■ **DOCUMENT SEGMENT**

──────

# Different types of expats



## synthia

There are two types of expats in Japan. One is the corporate expat, with a nice benefits package that provides large Western-style accomodation in an ex-pat heavy section of the city, where there are stores carrying goods from home. These packages pay salaries that allow the purchase of these luxury goods.

The other type is the EFL (English as a Foreign Language) teacher. EFL teachers are employed by Japanese companies, and they usually get their jobs by coming to Japan and interviewing on their own. They pay their own airfare, accommodation costs while looking for work, costs for a visa run to Korea if necessary, and frequently their own security deposits and 'key money' for their apartments.


----------



## attagirl

Thank you so much for this information. I would have never know that there are two classifications of expats, unless you would have told me.


----------



## Ulann

Me too. I only know that there are two types of passports.

──────

■ **ACTIONS TO TAKE**
a. From the forum thread about expats in Japan, reproduce the passage starting with "Thank you so" and going on through "types of passports.".
b. According to the forum thread about expats in Japan, who employs EFL teachers?
c. Translate this sentence from the forum thread about expats in Japan into Spanish: "The other type is the EFL (English as a Foreign Language) teacher."

■ **GIVEN MATERIAL**

──────

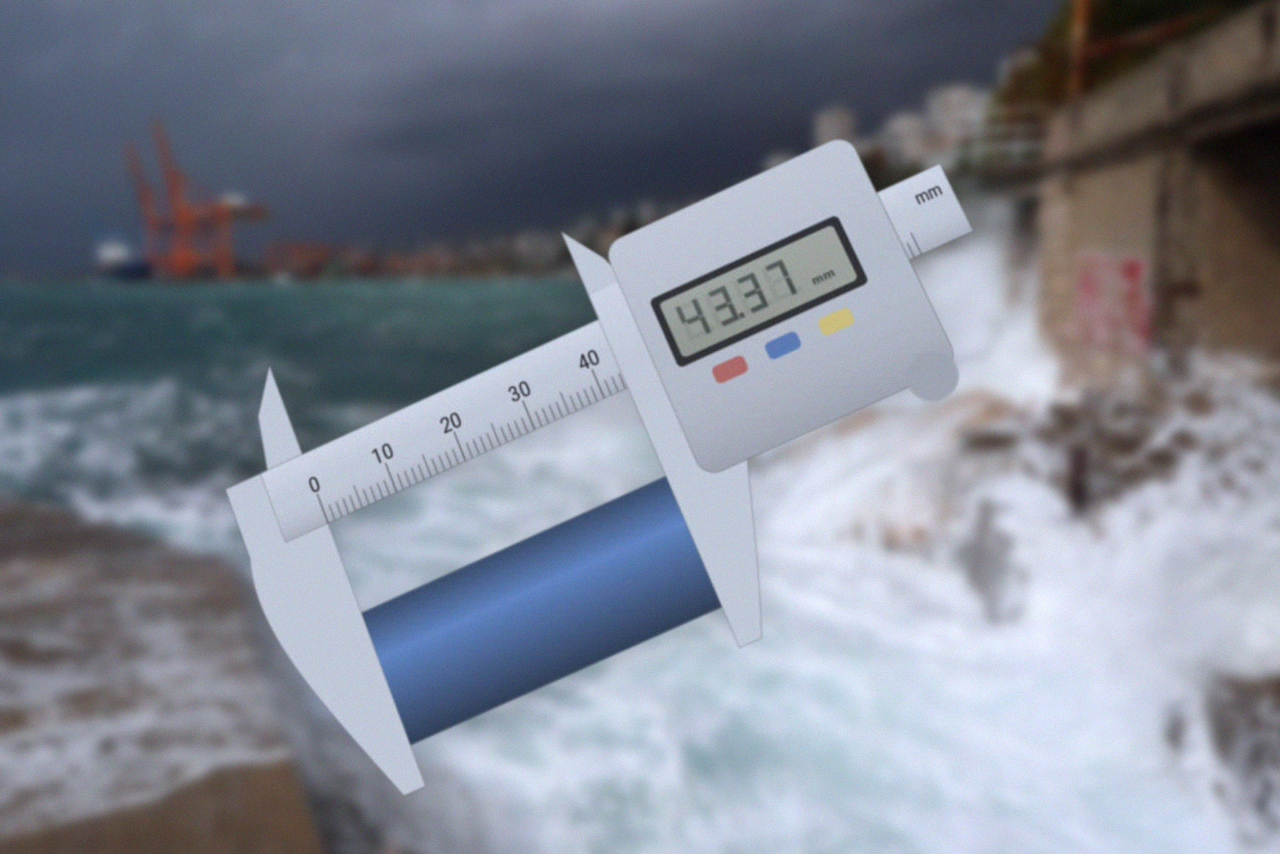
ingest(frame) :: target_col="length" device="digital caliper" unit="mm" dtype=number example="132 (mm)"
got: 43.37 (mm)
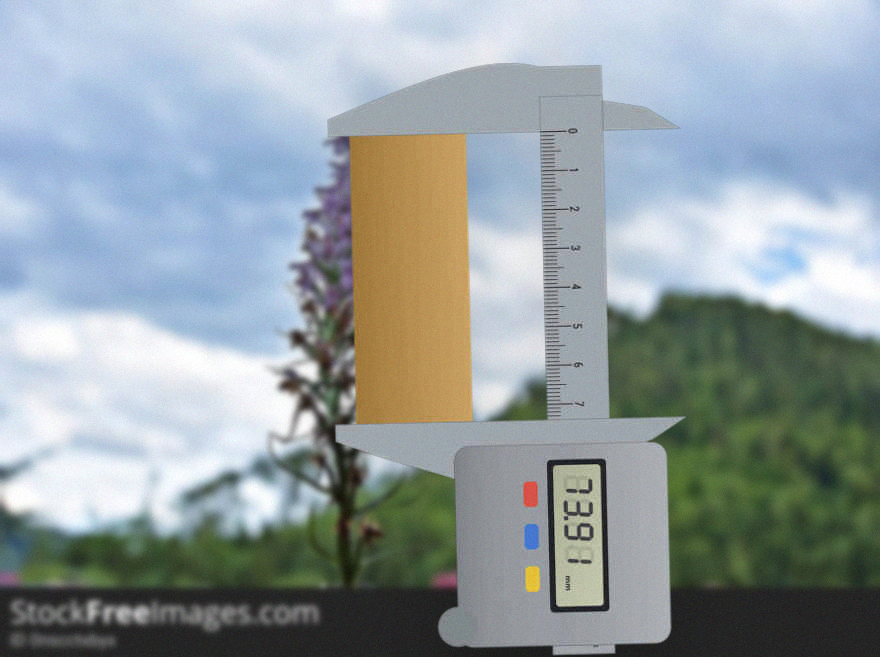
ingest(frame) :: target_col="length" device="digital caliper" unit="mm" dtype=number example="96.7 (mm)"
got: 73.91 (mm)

──────

■ **ANSWERS GIVEN**
a.
Thank you so much for this information. I would have never know that there are two classifications of expats, unless you would have told me.


----------



## Ulann

Me too. I only know that there are two types of passports.

b. Japanese companies.

c. El otro tipo es el profesor de EFL (inglés como lengua extranjera).